I beg to disagree, Mr. Higdon

My biggest mistake I ever made running was to try to run hard all the time.  For at least one season a few years ago, I turned training runs into races, never ran easy ever  and hardly took a day off.  It worked for a while – I certainly got faster – but then staleness and over-training ensued and I actually had to stop running completely for several weeks to recover. 

So I was really surprised when I saw this on Hal Higdon’s Facebook page this morning:

“TODAY'S TIP: A runner asked how fast he should run on his easy days. Should he run faster than race pace or slower? My answer was, yes! That's the answer--yes--and I was not being facetious. On some days you will feel great and may run fast. On other days, possibly because you ran hard the previous day, you'll feel like toast and will want to run slow and short. It varies from day to day.”
 
What? Race pace on easy days? I thought the idea with easy days is to take it easy so that you can run fast/race pace - whatever - on 'not easy' days such as track, tempo, Saturday pace runs. If you're going to run race pace or faster on 'easy' days, what is the sense of even having easy days on a schedule?

Hal Higdon is a much revered ‘elder statesman’ of running and his marathon programs are amongst the best; I am actually using his Intermediate II program right now. However, the advice to run at race pace or even faster on easy days is bad. For older & slower and beginner runners, it could lead to injuries and over-training. I think there is a consensus amongst most long-distance running coaches that long runs and certainly easy days should be run at a pace of a minute or more below anticipated race pace. Or if you go by heart rate, at a HR not to exceed your aerobic threshold. Race pace or faster should be used only on tempo runs, track, designated pace runs and races. 

Almost forgot:  The downward trend continues.  162 lbs today, down by one more pound for the week.  Cumulative loss now 13 lbs from the starting weight of 175 and (just) 12 lbs to go to 150.  Of course I know I am going to start running into some serious plateaus one of these days.  The ‘easy’ weight is gone, now starts the hard part, trying to get rid of the tenacious midriff bulge. 

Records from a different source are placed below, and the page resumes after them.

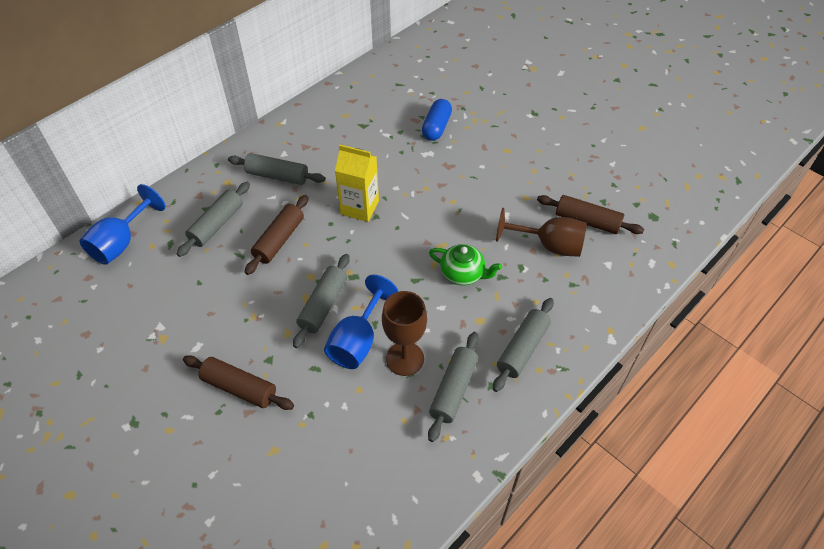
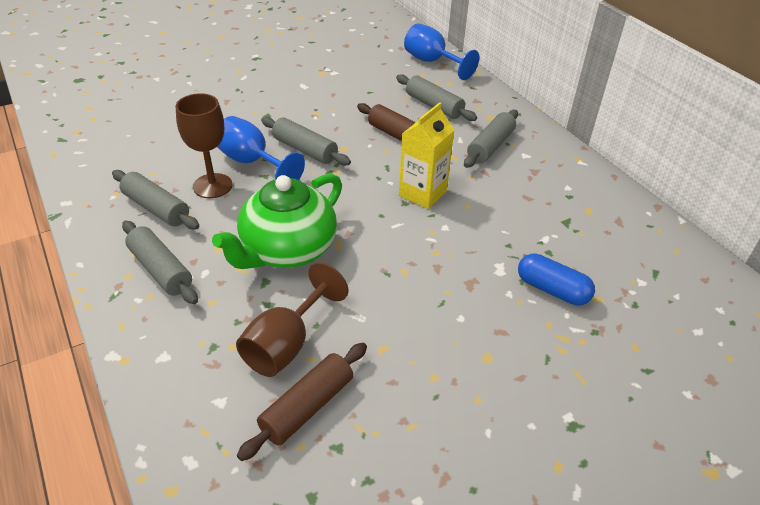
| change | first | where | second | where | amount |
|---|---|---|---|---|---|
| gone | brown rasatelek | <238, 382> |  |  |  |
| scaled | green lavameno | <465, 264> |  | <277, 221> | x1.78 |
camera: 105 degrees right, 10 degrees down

I was not exactly looking forward to last night’s (Tuesday) track run.  Some work issues made me late to start with, and it was still very hot – definitely low 90’s Fahrenheit - by the time I started to warm up on the bright blue artificial lanes at Rice University.  My first fast mile was around 7:40 or so, I think.  After all these years you’d think I can operate the two little buttons on the Garmin, properly.  Think again.  I did get the last two though:  7:10 and 6:58 pace respectively.  Without killing myself, although the heart rate went up to 165 right towards the end.  Not too many weeks ago I battled to run the mile repeats at 8:00 pace, so this is quite an improvement!

4 comments:

Amy said...

I agree with you - easy days should be easy and should definitely feel easy - almost "too" easy. but sometimes we have those days where we just feel really good and running fast is too tempting! So maybe that's what he means?
Good job on the weight loss - you have done really well!
I am working with the Appetite for Reduction cookbook right now and enjoying the recipes.

Melissa said...

I think he meant - run faster if you feel like running faster than race pace because you will have days when you don't feel like running fast.

Bert said...

I guess that is what he meant but even so it is bad advice. Even if you feel like running fast, or you just really feel good, you should not run scheduled 'easy' runs at anything close to anticipated race pace. Easy runs should be easy, period. They are supposed to be part of recovery, a hiatus between hard runs, pace runs, speed work, whatever. Also many runners can't tell if they're tired or not, they will run too fast too often, if given half a chance.

Teamarcia said...

I agree. Easy days = easy pace. Wow you've made amazing progress on your mile repeats. You give me hope!